Oro, palladio e rame saranno tra i primi metalli a essere estratti da RAEE in una bioraffineria in Nuova Zelanda tra un paio di settimane.

Finanziato anche dal governo di Wellington, attraverso il Fondo per la riduzione dei rifiuti del Ministero per l'Ambiente, l'impianto dimostrativo sarà aperto ai riciclatori di tutto il mondo.

Attraverso il lavoro dei batteri, i progettisti contano di recuperare per ora circa 9.000 euro in metalli da ogni tonnellata di rifiuti elettronici macinati e polverizzati forniti dalla Raccolta RAEE della Nuova Zelanda.

L'impianto, come detto, è dimostrativo, ma non in scala ridotta. Potremmo definirlo in fase pre-commerciale.

L'impatto fisico delle tecnologie digitali è un problema spesso trascurato, nella fallace convinzione che l'economia immateriale sia "a basso impatto", che spostare bit sia un processo leggero, che produrre cultura non comporti spreco di energia e di materia, né produca rifiuti.

In realtà, questa folle corsa all'obsolescenza dei nostri dispositivi sta producendo fisicamente montagne di rifiuti, che da qualche parte in Asia (vedi L'Asia sepolta da una montagna di rifiuti elettronici) e in Africa (vedi RAEE: tossine nelle uova africane) danno un miserabile, malsano e pericolosissimo lavoro a masse di disperati che cercano di estrarre da questa spazzatura il loro prezioso contenuto in metalli e terre rare.

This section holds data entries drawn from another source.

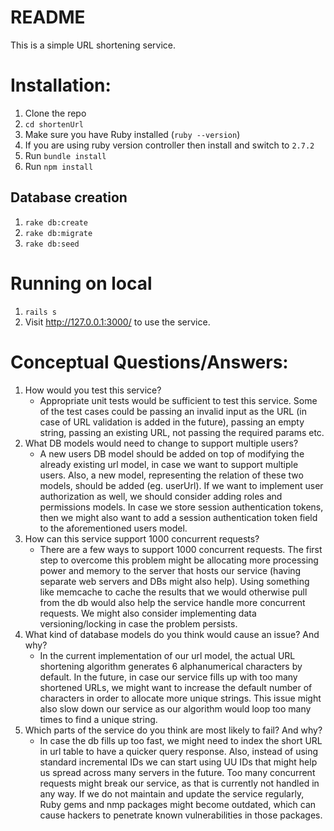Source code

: # README

This is a simple URL shortening service.

# Installation:

1. Clone the repo
2. `cd shortenUrl`
3. Make sure you have Ruby installed (`ruby --version`)
4. If you are using ruby version controller then install and switch to `2.7.2`
5. Run `bundle install`
6. Run `npm install`

## Database creation

1. `rake db:create`
2. `rake db:migrate`
3. `rake db:seed`

# Running on local

1. `rails s`
2. Visit http://127.0.0.1:3000/ to use the service.

# Conceptual Questions/Answers:

1. How would you test this service?
    - Appropriate unit tests would be sufficient to test this service. Some of the test cases could be passing an invalid input as the URL (in case of URL validation is added in the future), passing an empty string, passing an existing URL, not passing the required params etc.
2. What DB models would need to change to support multiple users?
    - A new users DB model should be added on top of modifying the already existing url model, in case we want to support multiple users. Also, a new model, representing the relation of these two models, should be added (eg. userUrl). If we want to implement user authorization as well, we should consider adding roles and permissions models. In case we store session authentication tokens, then we might also want to add a session authentication token field to the aforementioned users model.
3. How can this service support 1000 concurrent requests?
    - There are a few ways to support 1000 concurrent requests. The first step to overcome this problem might be allocating more processing power and memory to the server that hosts our service (having separate web servers and DBs might also help). Using something like memcache to cache the results that we would otherwise pull from the db would also help the service handle more concurrent requests. We might also consider implementing data versioning/locking in case the problem persists.
4. What kind of database models do you think would cause an issue? And why?
    - In the current implementation of our url model, the actual URL shortening algorithm generates 6 alphanumerical characters by default. In the future, in case our service fills up with too many shortened URLs, we might want to increase the default number of characters in order to allocate more unique strings. This issue might also slow down our service as our algorithm would loop too many times to find a unique string.
5. Which parts of the service do you think are most likely to fail? And why?
    - In case the db fills up too fast, we might need to index the short URL in url table to have a quicker query response. Also, instead of using standard incremental IDs we can start using UU IDs that might help us spread across many servers in the future. Too many concurrent requests might break our service, as that is currently not handled in any way. If we do not maintain and update the service regularly, Ruby gems and nmp packages might become outdated, which can cause hackers to penetrate known vulnerabilities in those packages.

È una questione eminentemente economica: il costo effettivo di riciclo dei rifiuti elettronici è costituito in gran parte dallo smontaggio del pezzo e la cernita dei materiali riutilizzabili e non. Queste operazioni devono essere fatte in sicurezza, e spesso costano di più, al netto dei ricavi, della semplice esportazione illegale.

Ora, fortunatamente, pare che qualcosa si stia muovendo a tutela dei lavoratori delle discariche, e un numero sempre maggiore di paesi poveri, rifiutano di importare rifiuti elettronici.

Lo scorso anno sono stati generati circa 50 milioni di tonnellate di rifiuti elettronici, con il solo valore metallico stimato intorno ai 45 miliardi di euro: solo di oro, si parla di 20 miliardi di euro, che si trovano principalmente nei circuiti stampati. Una vera e propria miniera di "minerale urbano."

La bioraffineria utilizzerà microrganismi per estrarre metalli preziosi da complessi flussi di rifiuti. Gli stessi flussi di processo saranno a loro volta riciclati, fornendo una soluzione ambientalmente responsabile per rifiuti particolarmente tossici. I rifiuti inerti residui del processo saranno disponibili come aggregato o riempitivo e l'eventuale acqua grigia residua sarà priva di sostanze chimiche.

Il vantaggio principale di questa tecnologia è la scalabilità, che consente la nascita di impianti su scala urbana in grado di recuperare valore dagli e-waste nella stessa città dove sono raccolti.

Soluzioni innovative come questa sono ovviamente benvenute, ma non dimentichiamo che esse mirano a ridurre il solo inquinamento secondario, ovvero quello causato dalle montagne di E-waste.

L'inquinamento più importante è quello primario, ovvero l'utilizzo di risorse preziose, sempre più rare e sempre più difficili da estrarre. Ciascuno smartphone, pur pesando pochi grammi, si porta dietro 34 chili di rifiuti solo dalla roccia estrattiva e 100 litri di acqua inquinata (vedi L'iPhone e i suoi 34 chili di roccia).
Occorre agire non solo nei flussi di riciclo, ma anche nella mente dei consumatori.